Camera intrinsics data
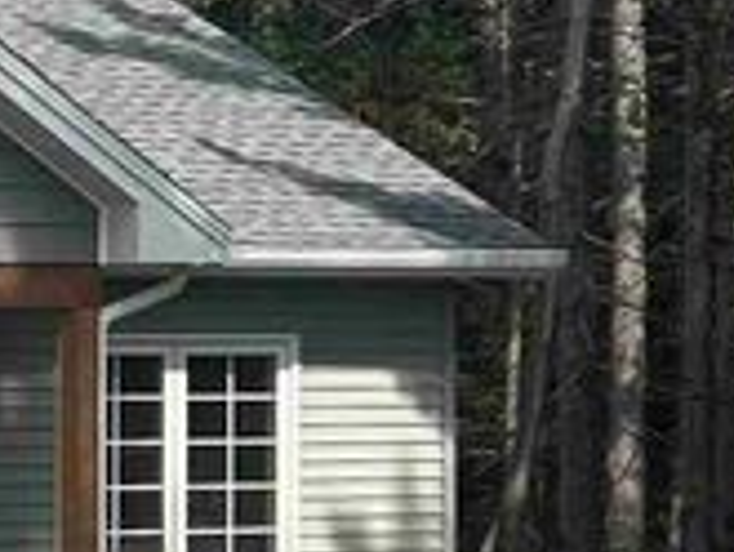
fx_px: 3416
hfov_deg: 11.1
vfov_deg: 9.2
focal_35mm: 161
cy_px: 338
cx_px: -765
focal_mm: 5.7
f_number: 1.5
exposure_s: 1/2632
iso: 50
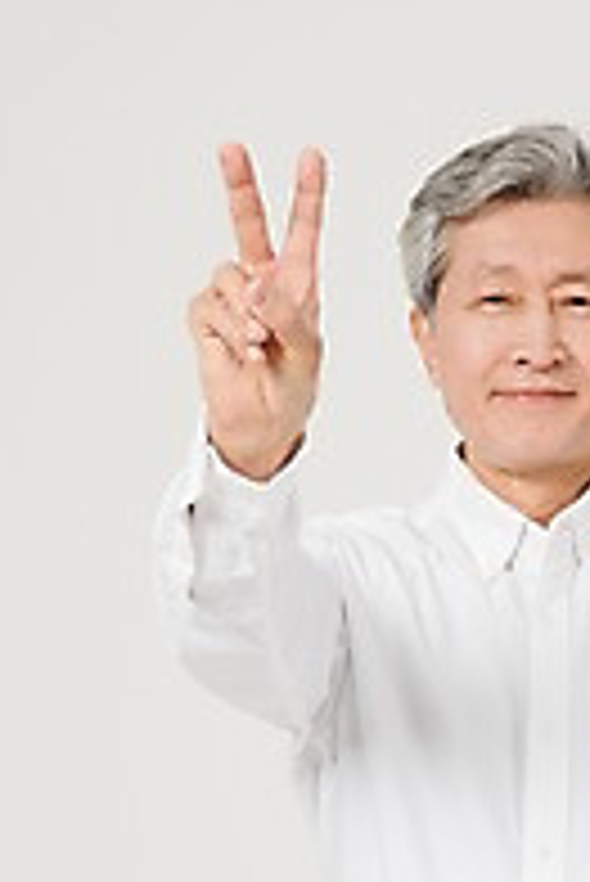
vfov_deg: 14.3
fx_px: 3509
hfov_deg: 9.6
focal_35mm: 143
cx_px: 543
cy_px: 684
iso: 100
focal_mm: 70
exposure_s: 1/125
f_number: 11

◆ **TASK OBJECTIVE**
Repeat the lines above, from the one containing "hfov_deg: 9.6" to the final line, word for word and with nothing else.

◆ **RESULT OF THIS TASK**
hfov_deg: 9.6
focal_35mm: 143
cx_px: 543
cy_px: 684
iso: 100
focal_mm: 70
exposure_s: 1/125
f_number: 11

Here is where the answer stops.